[Saved entries]
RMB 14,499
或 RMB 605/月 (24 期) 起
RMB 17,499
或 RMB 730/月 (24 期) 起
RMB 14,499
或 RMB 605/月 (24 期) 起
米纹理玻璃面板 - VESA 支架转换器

* _Prompt_: A verbatim copy of every record is what you should return.

* _Solution_:
RMB 14,499
或 RMB 605/月 (24 期) 起
RMB 17,499
或 RMB 730/月 (24 期) 起
RMB 14,499
或 RMB 605/月 (24 期) 起
米纹理玻璃面板 - VESA 支架转换器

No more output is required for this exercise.